06/2004

FROM THE PRESIDENT’S OFFICE
Dreamers and Doers

by Eugene C. Hopkins, FAIA

Like a number of the AIA’s larger components, AIA/DC publishes a magazine. And, like all of these publications, Architecture DC provides a forum or chat room where the community’s appetite for design and the architect’s imagination intersect. At a time when good news does not often make the headlines, these publications offer an inspirational message written in language refreshingly free of jargon that engages the public. It’s a message that begs to be heard.

Take, for example, the spring issue of Architecture DC devoted to “Architecture Ahead.” The editor identifies 21 projects on the boards that are re-imagining some aspect of the face of our nation’s capital. Each of the 21 stories contained between the magazine’s covers is illustrated with a photo of the site as it is today and what it will look like on some not-too-distant tomorrow.

These are not imaginary designs. They are not flights of “what if.” They are works in various stages of being fully realized. With few exceptions—and these only for the right reasons—the individual projects are not attention-grabbing, one-of-a-kind designs. Instead, thanks to the vision of enlightened clients, these projects fill an empty lot here, restore a neglected building there, reuse for new purposes a familiar landmark, or remedy a longstanding urban design problem. Collectively, they add up to a hopeful exercise in place making that is bringing jobs, urban amenities, and new life to Washington.

This in a city still suffering from poor schools, random violence, AIDS, corruption, and poverty—all of which are graphically broadcast on the local nightly news. Architecture DC interrupts the litany of despair. Instead, the spring issue strongly suggests that today’s snapshots of decay and hopelessness do not have to be tomorrow’s news. There is a healing force powerfully at work, a force that is informed and in some cases led by architects in creative partnership with concerned community leaders.

  • Are our schools run-down and ill-equipped to respond to changing community needs? New schools and revitalized older ones are being designed to be anchors of neighborhoods.
  • Are our downtowns bereft of life once the sun goes down?
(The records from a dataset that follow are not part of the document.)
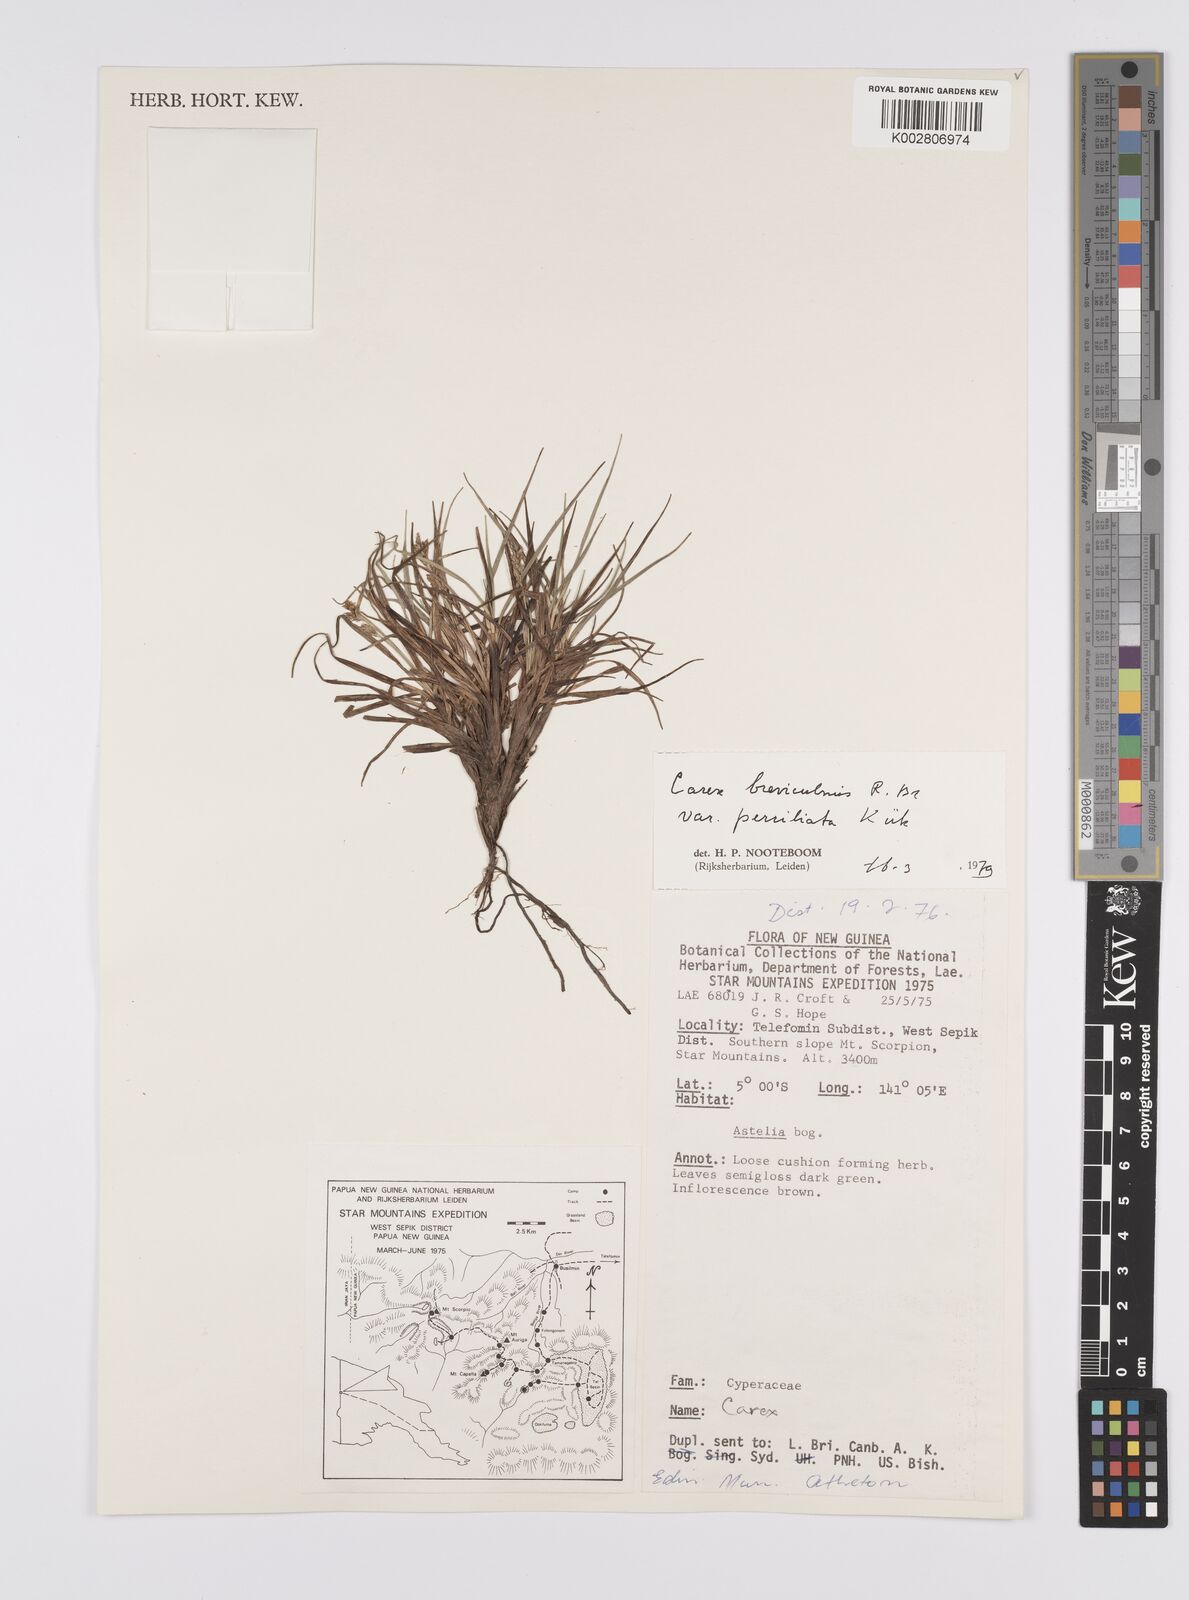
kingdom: Plantae
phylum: Tracheophyta
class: Liliopsida
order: Poales
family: Cyperaceae
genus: Carex
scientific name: Carex breviculmis
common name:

Architects are recycling old and designing new buildings that bring back housing to the urban core while at the same time designing the infrastructure of services—from theaters and galleries to restaurants and supermarkets—that sustain the growing number of urban homesteaders.
  • Has the city’s traditional role as an economic powerhouse been irrevocably lost to the suburbs? New projects are sparking investment in long-neglected neighborhoods.
  • Is the pollution and congestion of the morning commute an unalterable fact of modern life? Architects are working with government to design projects integrated with modern high-speed and low-polluting mass transit.
  • Is part of the future of America’s older cities to become centers for the arts? Architects are leading the way by designing innovative facilities to accommodate the human spirit’s capacity for wonder.
  • Are the poor being squeezed out by gentrification? Working with government officials, neighborhood leaders, and enlightened public agencies, architects are designing quality affordable housing that preserves the diversity essential to fulfill the historic role of great cities as engines of social and economic opportunity.

It’s been said the world is divided into dreamers and doers. If so, I would have to say that the truly wonderful thing about our profession—perhaps the source of its attraction to architects and the public alike—is the fact that we get to do both.

Something else. What separates us, as dreamers and doers, from the naysayers is a quality of character that won’t let us be content with or make excuses for an imperfect status quo. That, finally, is the implicit message underlying all the hope-inspiring projects showcased in the spring issue of Architecture DC. Or, as George Bernard Shaw put it: “You see things; and you say Why? But I dream things that never were; and I say Why not?”